### Exercise data
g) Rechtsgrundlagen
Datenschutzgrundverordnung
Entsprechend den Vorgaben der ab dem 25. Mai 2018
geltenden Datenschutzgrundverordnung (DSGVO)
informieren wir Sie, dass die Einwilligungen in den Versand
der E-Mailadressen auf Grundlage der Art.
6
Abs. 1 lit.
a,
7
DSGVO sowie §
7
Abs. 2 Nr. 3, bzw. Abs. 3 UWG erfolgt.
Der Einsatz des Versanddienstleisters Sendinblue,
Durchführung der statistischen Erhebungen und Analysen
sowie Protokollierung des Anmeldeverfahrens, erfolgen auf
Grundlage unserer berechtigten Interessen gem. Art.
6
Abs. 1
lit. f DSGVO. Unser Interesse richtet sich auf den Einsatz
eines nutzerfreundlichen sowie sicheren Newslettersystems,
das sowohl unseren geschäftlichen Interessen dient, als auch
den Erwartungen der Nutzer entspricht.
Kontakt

### Activity
Every line in the records above that contains the word "Interessen" should be copied out.

### Exercise output
Grundlage unserer berechtigten Interessen gem. Art.
das sowohl unseren geschäftlichen Interessen dient, als auch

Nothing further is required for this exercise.